Another Supreme Court ruling which must be perused when it comes to the issue of Uniform Civil Code is the Sarla Mudgal v Union of India [(1995) 3 SCC 635] in which the Supreme Court decided a significant question of law by holding that where a Hindu man married under the Hindu law, converted to Islam and got married for a second time, without dissolving his first marriage, then such second marriage would be illegal and such a man could be punished for bigamy under the provisions of Section 494 of the IPC, 1860. In this case too the Supreme Court stressed upon the need of a Uniform Civil Code. In this case the Supreme Court went to the extent of requesting the Government of India through the Prime Minister of the country to take a fresh look at Article 44 of the Constitution, which places a positive obligation upon the state to secure a Uniform Civil Code throughout the territory of India. The Court also observed, “Till the time we achieve the goal – uniform civil code for all the citizens of India – there is an open inducement to a Hindu husband, who wants to enter into second marriage while the first marriage is subsisting, to become a Muslim.
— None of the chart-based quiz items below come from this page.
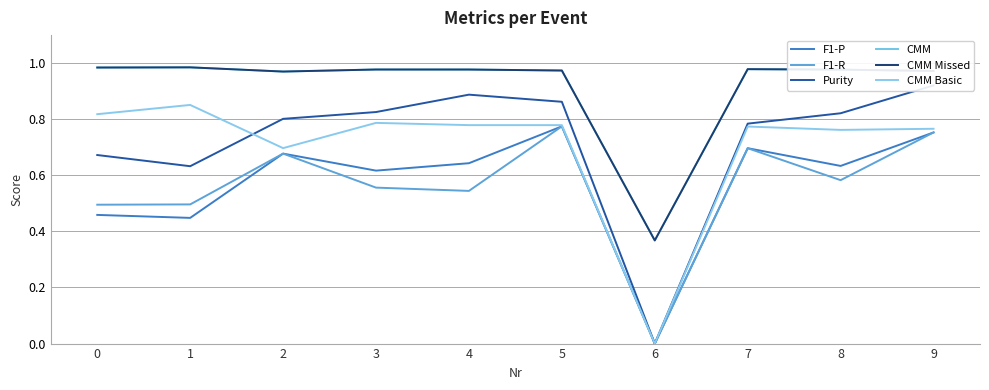

The value of F1-P at 4 is 0.6. True or false?

True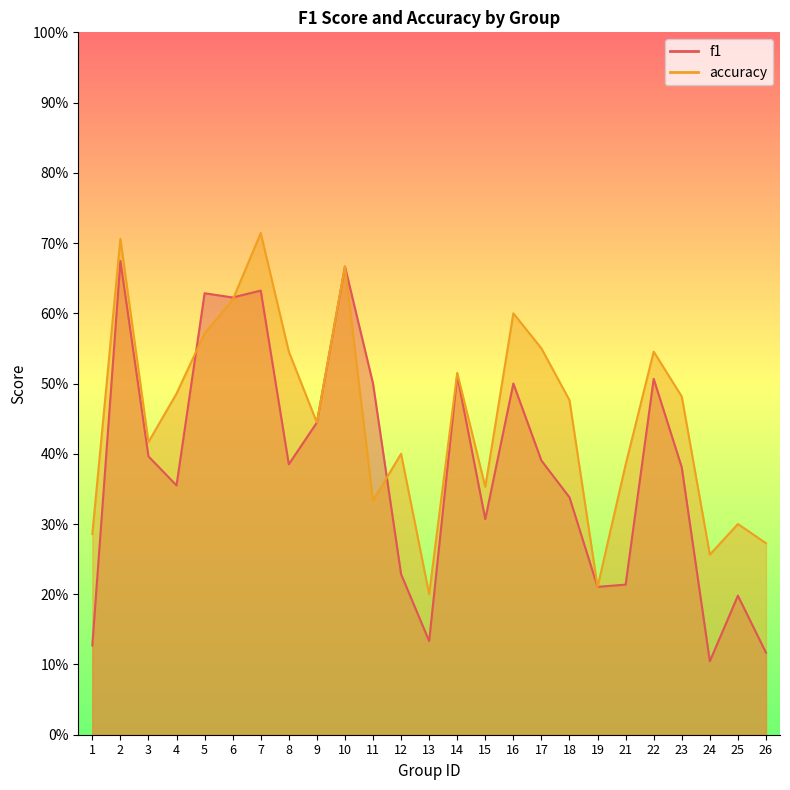

Reading left to right, extract all data points from this chart.

f1: 0.1	0.7	0.4	0.4	0.6	0.6	0.6	0.4	0.4	0.7	0.5	0.2	0.1	0.5	0.3	0.5	0.4	0.3	0.2	0.2	0.5	0.4	0.1	0.2	0.1
accuracy: 0.3	0.7	0.4	0.5	0.6	0.6	0.7	0.5	0.4	0.7	0.3	0.4	0.2	0.5	0.4	0.6	0.6	0.5	0.2	0.4	0.5	0.5	0.3	0.3	0.3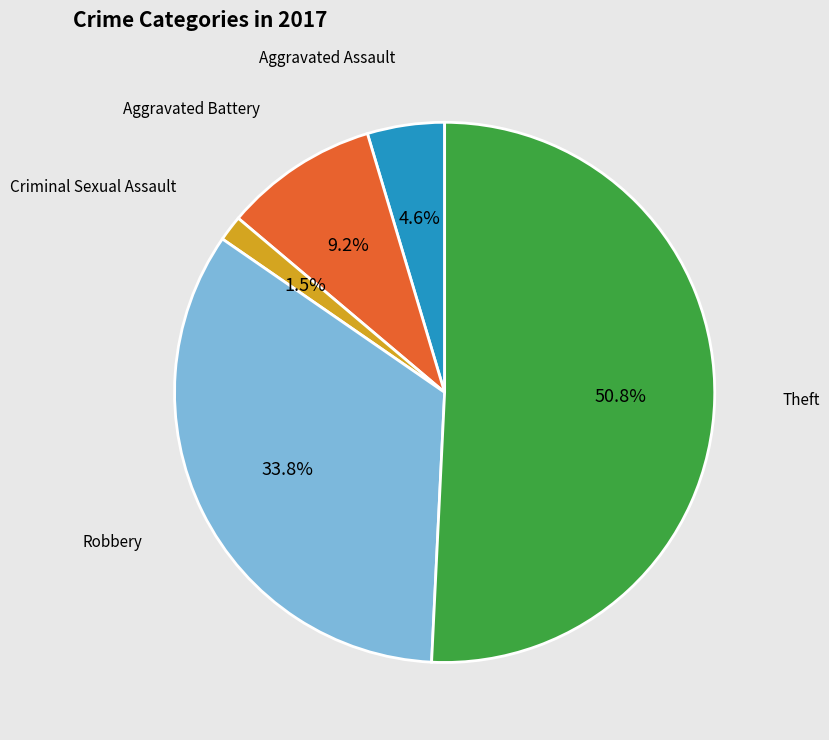

To the nearest percent, what is the difference between the largest and smallest slice percentages?

49%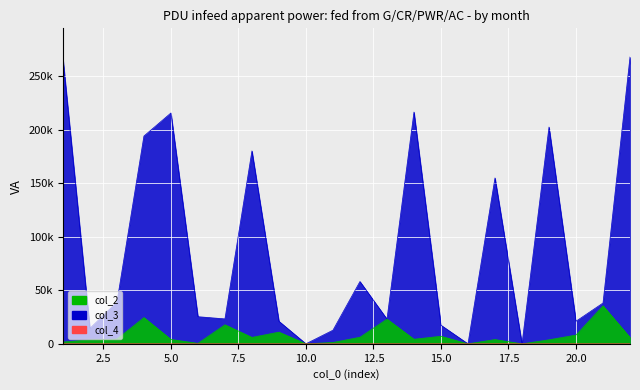

What is the sum of the col_2 values at 21 and 17?

39512.2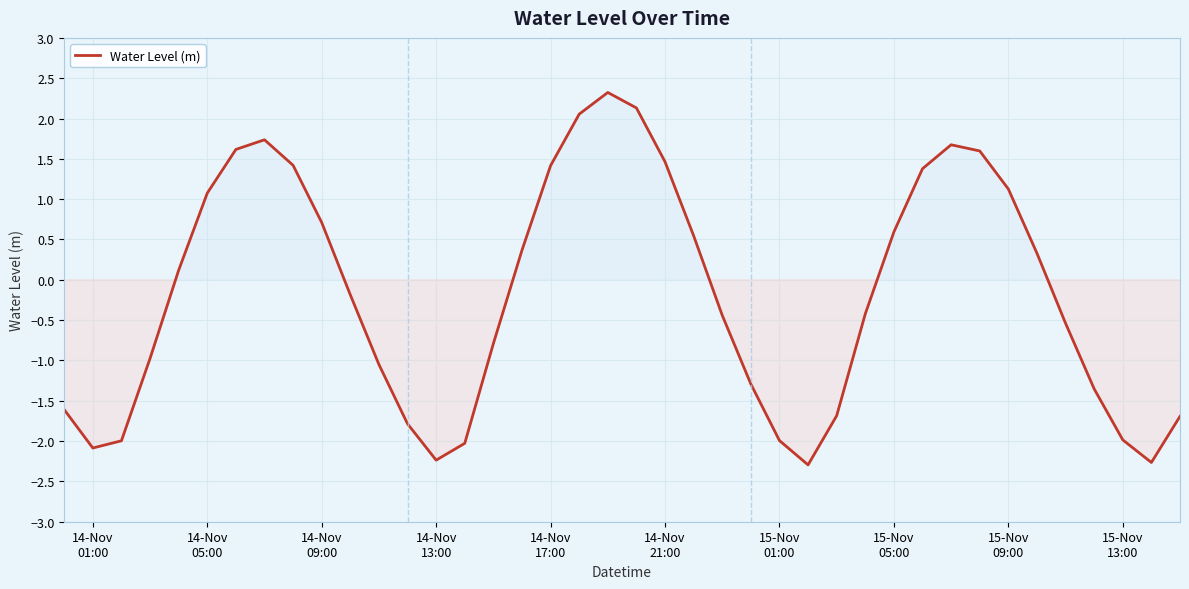

What is the difference between the maximum and minimum values?

4.6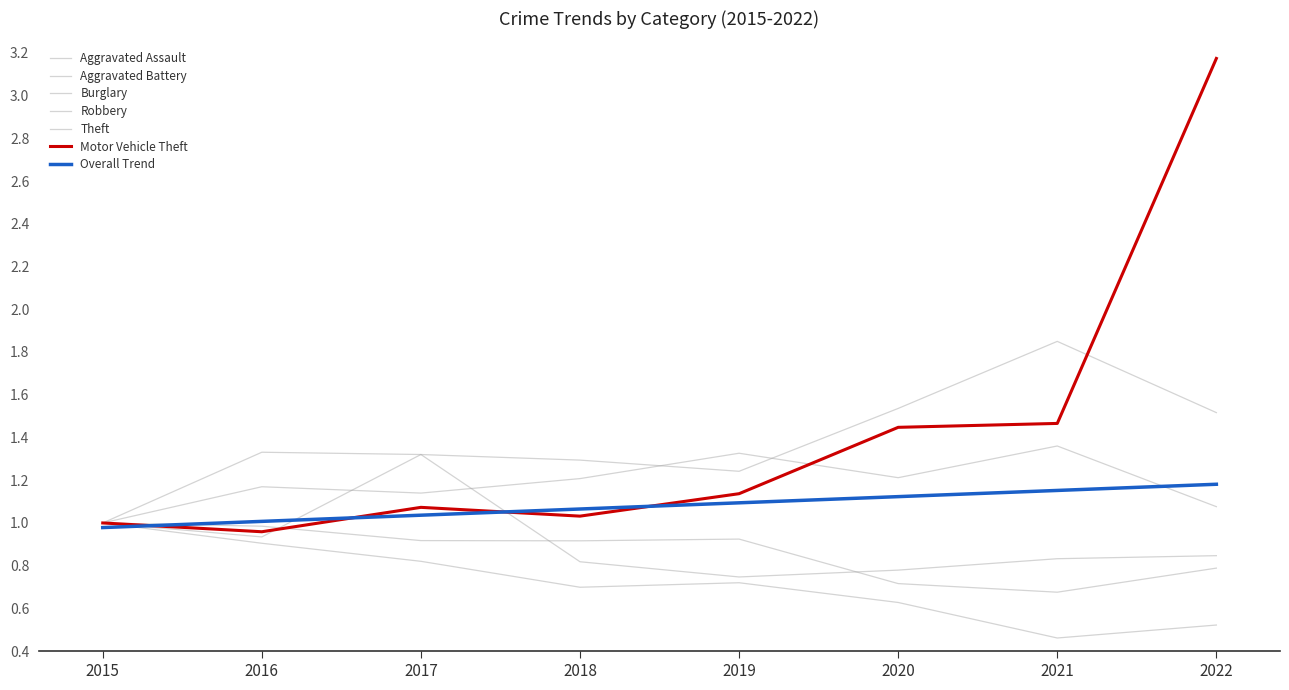

Does the chart have visible grid lines?

No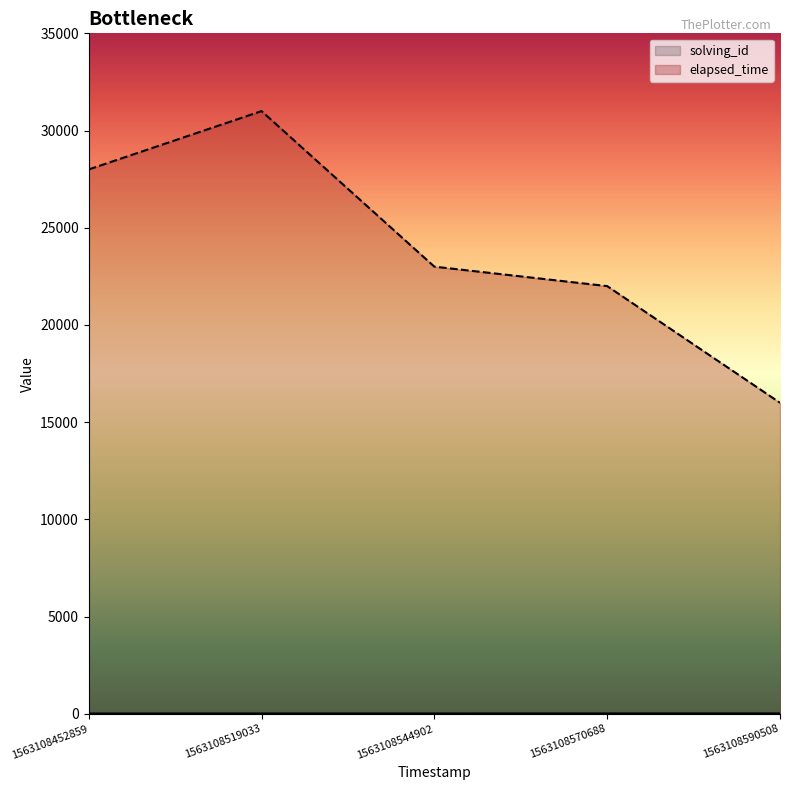

What is the difference between the second highest and second lowest values in the solving_id series?

2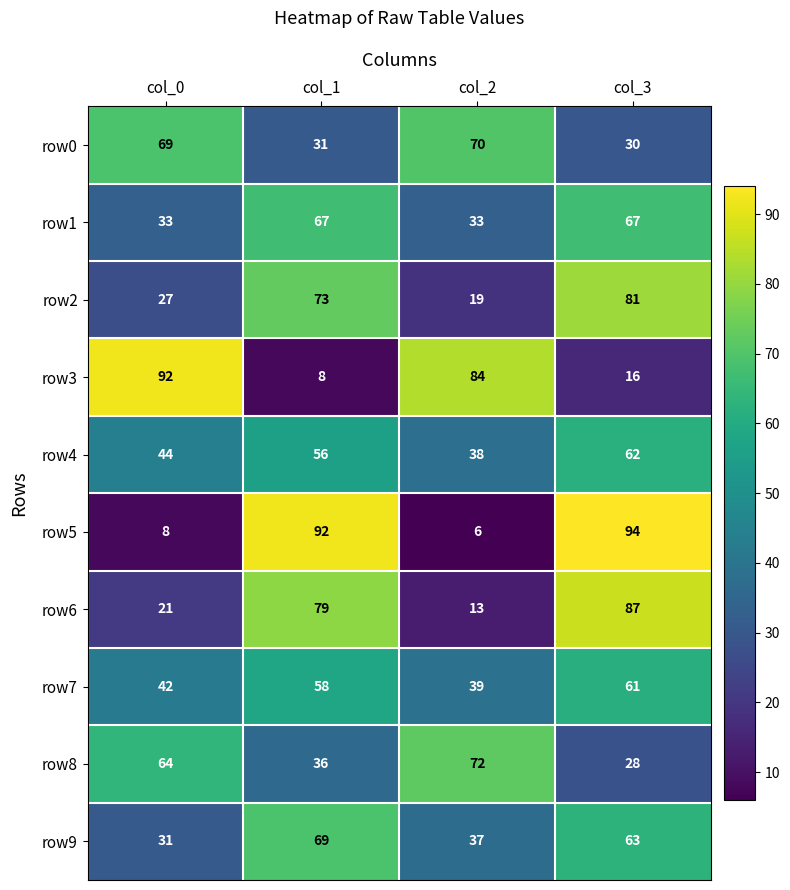

Count the number of categories in the chart.

4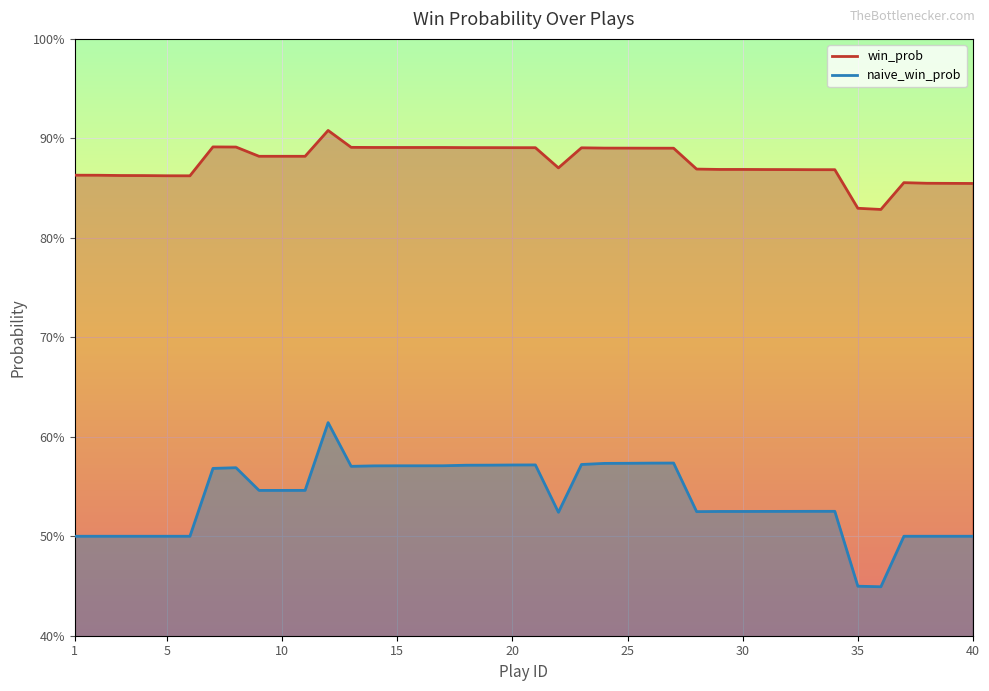

What is the minimum value shown in the chart?

0.4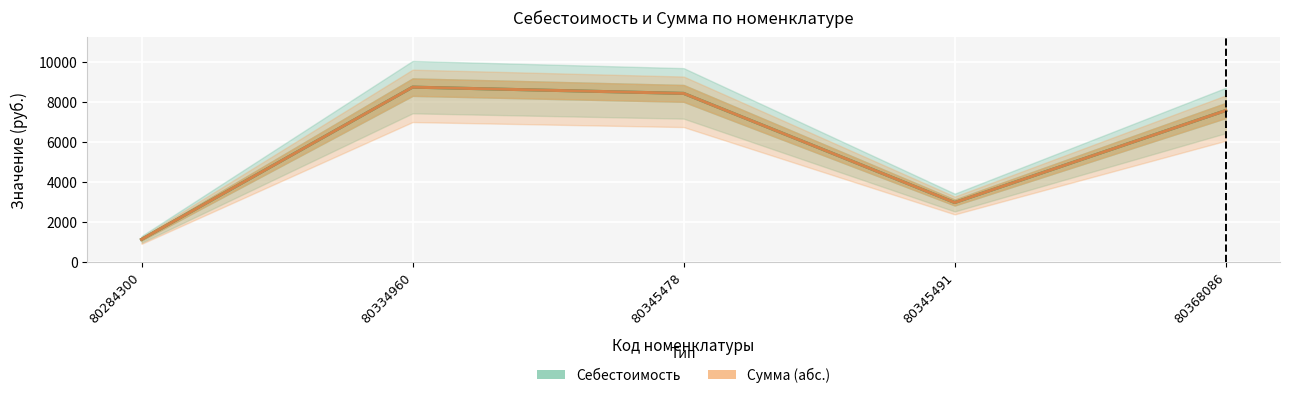

Does the chart display data point markers on the line(s)?

No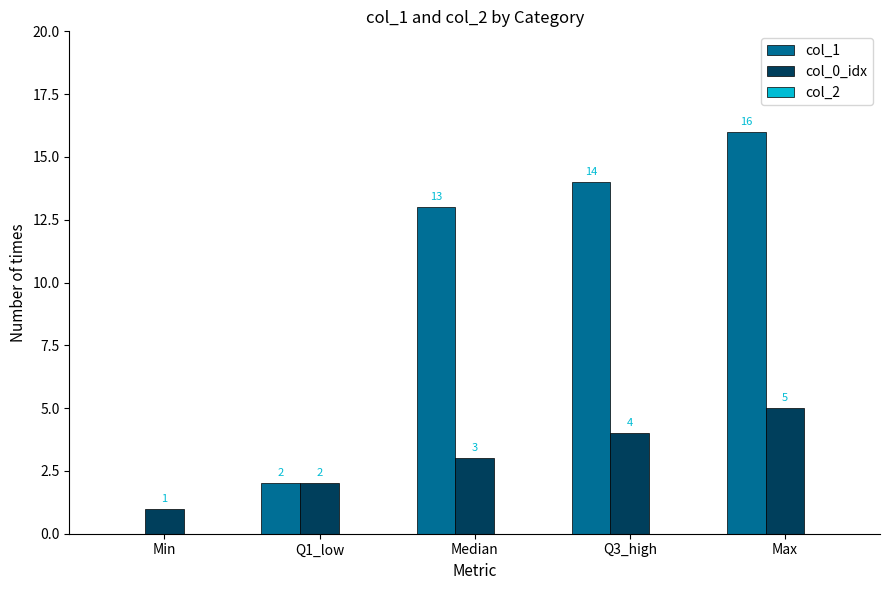

At which label is col_1 closest to 8?

Median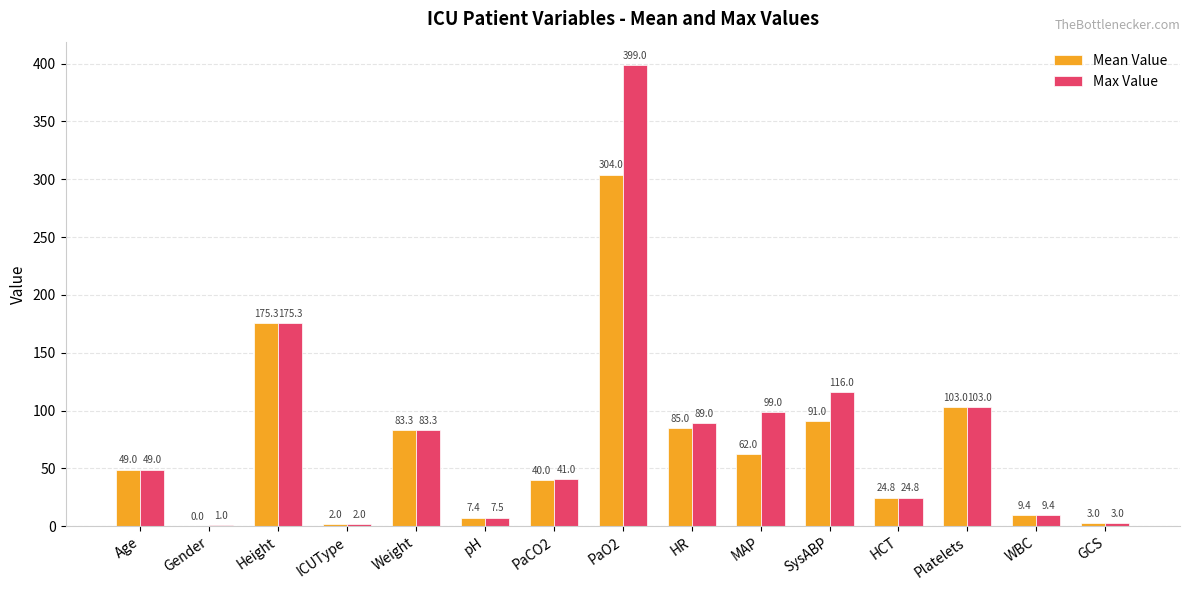

The Mean Value series shows 2.0 at ICUType. True or false?

True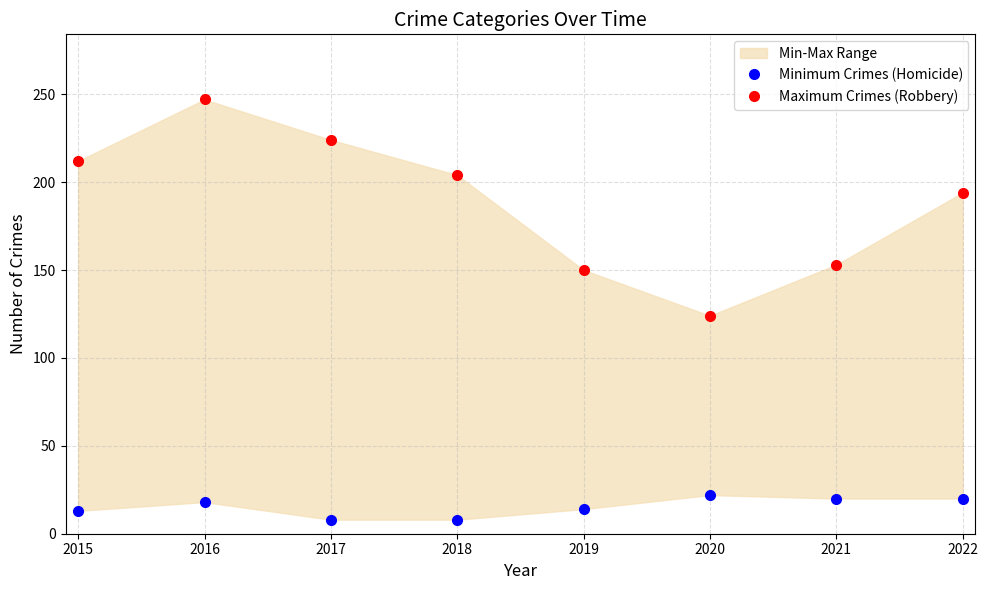

How many values in the Maximum Crimes (Robbery) series are below 204?

4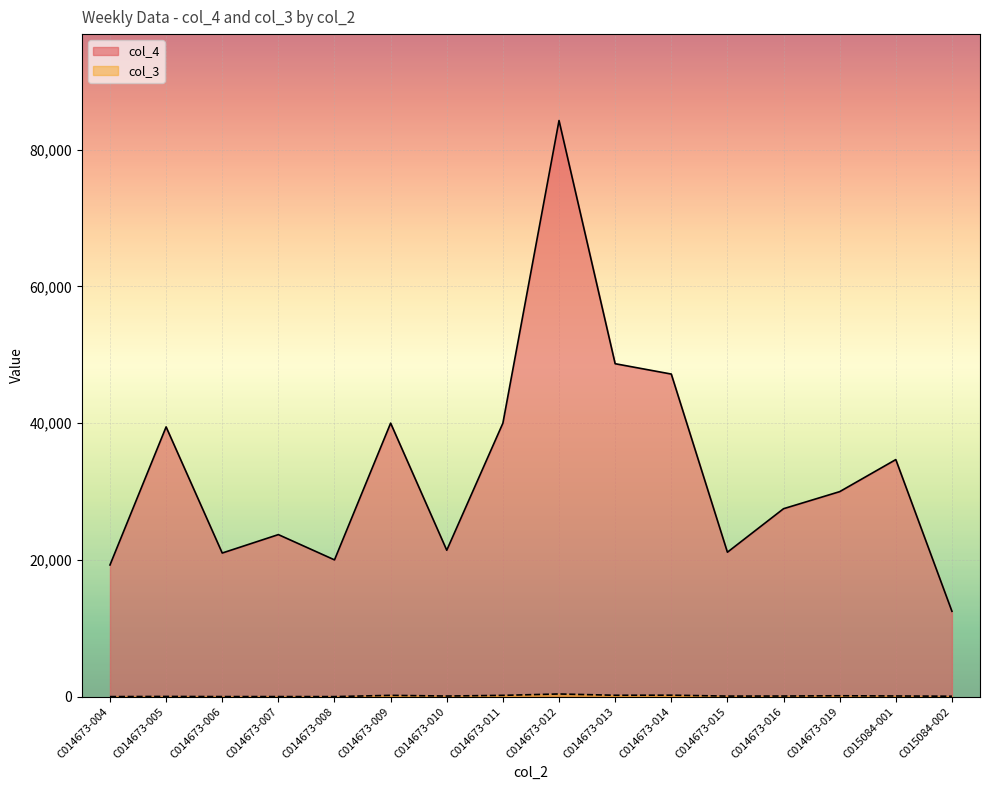

Is it true that col_4 equals 4658.7 at C014673-008?

False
Since monogamy is the law for Hindus and the Muslim law permits as many as four wives in India, errand Hindu husband embraces Islam to circumvent the provisions of the Hindu law and to escape from penal consequences.”

It is, therefore, clear that despite the Supreme Court recognising the need of a Uniform Civil Code in some of its historic and landmark rulings, the subsequent governments have turned a blind eye towards the Constitutional goal. It must be borne in mind that though the Uniform Civil Code is a Directive Principle of State Policy, which are not justiciable before the Courts of the country, however, are “nevertheless fundamental in the governance of the country and it shall be the duty of the State to apply these principles in making laws.” What this basically means is that while the Directive Principles are not justiciable in Courts, these principles remain fundamental to governance of the country. These are also positive obligations cast upon the State, which is made duty bound to apply these principles in law making. Contrary to the popular opinion, the Directive Principles are not a dead letter. While the Constitution does not give the option of getting these Principles enforced through the Courts, it was believed that a failure to implement these principles would trigger a backlash during elections, which would serve as a sanction for the enforcement of these Principles. Thus, Directive Principles of State Policy are not mere guidelines for the State but real constitutional goals which the State must at all times, strike to achieve.

It can be concluded that as far as the obligation of securing a Uniform Civil Code throughout the territory of India is concerned, the legislature is not there yet. While the Supreme Court has time and again made thought provoking observations on this issue, with the recent Supreme Court observations, it is expected that some kind of positive development will take place in the right direction and this elusive object would finally be achieved.